- EXERCISES
A. Reproduce the passage of the Legal & General article from "LGIM CEO Mark" to "the alleged activities.".
B. According to the Legal & General article, what led to the independent investigation into the alleged activities? Answer in one to three sentences.
C. Answer these questions from the Legal & General article, one answer per line:
(i) Which regulator did several employees complain to?
(ii) On what date was the first-half earnings conference call held?
(iii) According to Wilson, in what year did the incidents happen?

- EXTRACT TO READ
Legal & General Group PLC CEO Nigel Wilson said his company's culture is "positive" and "supportive" after several employees complained to the U.K. Financial Conduct Authority about alleged compliance and risk failures at its asset management unit.

The Financial Times reported in July that employees accused Legal & General Investment Management, or LGIM, of failures that they said could have cost clients millions of pounds. The company said at the time it was conducting a full investigation with external advisers.

Responding to analysts' questions about the incident on a Aug. 9 first-half earnings conference call, Wilson said that the company actively encourages whistleblowers.

"It is unfortunate that these things have got in the media, relating to incidents that happened in 2017, but they have," he said. "Rest assured that we are totally convinced, and know, that we have a positive, supportive culture here."

LGIM CEO Mark Zinkula said his division's culture is "something we take pride in." The company's control framework acted the way it was supposed to, leading to an independent investigation into the alleged activities.

Chart comprehension material
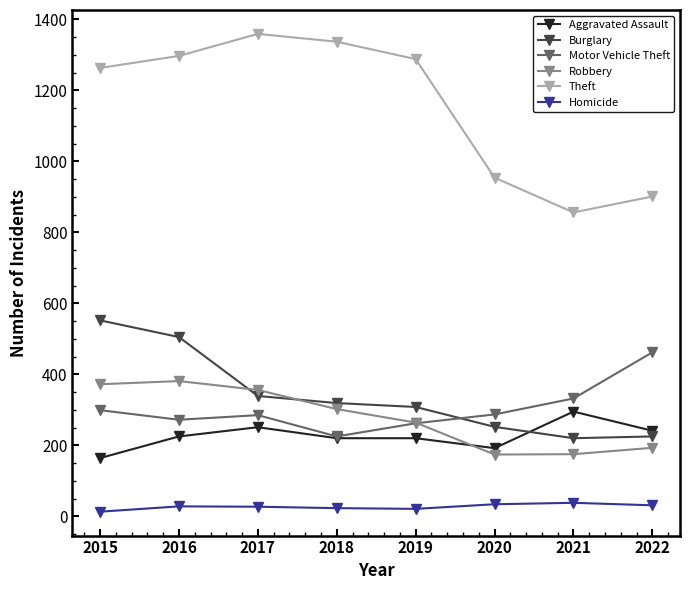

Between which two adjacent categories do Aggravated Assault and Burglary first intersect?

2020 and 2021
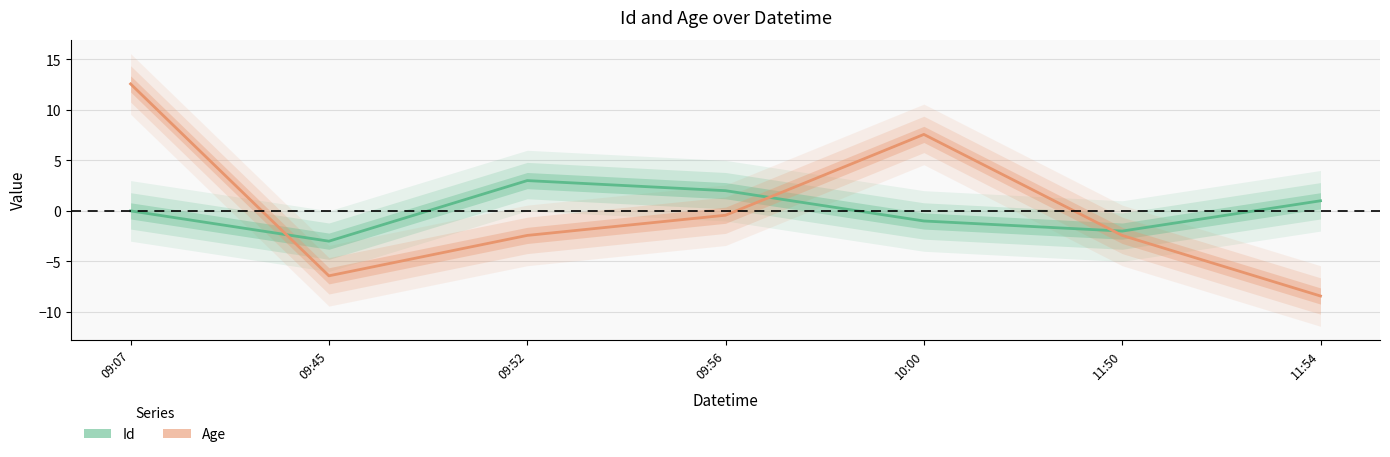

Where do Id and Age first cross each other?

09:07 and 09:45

- SOLUTIONS TO THE EXERCISE
A.
LGIM CEO Mark Zinkula said his division's culture is "something we take pride in." The company's control framework acted the way it was supposed to, leading to an independent investigation into the alleged activities.

B. The company's control framework acted the way it was supposed to, and that led to an independent investigation into the alleged activities.

C.
(i) The U.K. Financial Conduct Authority
(ii) Aug. 9
(iii) 2017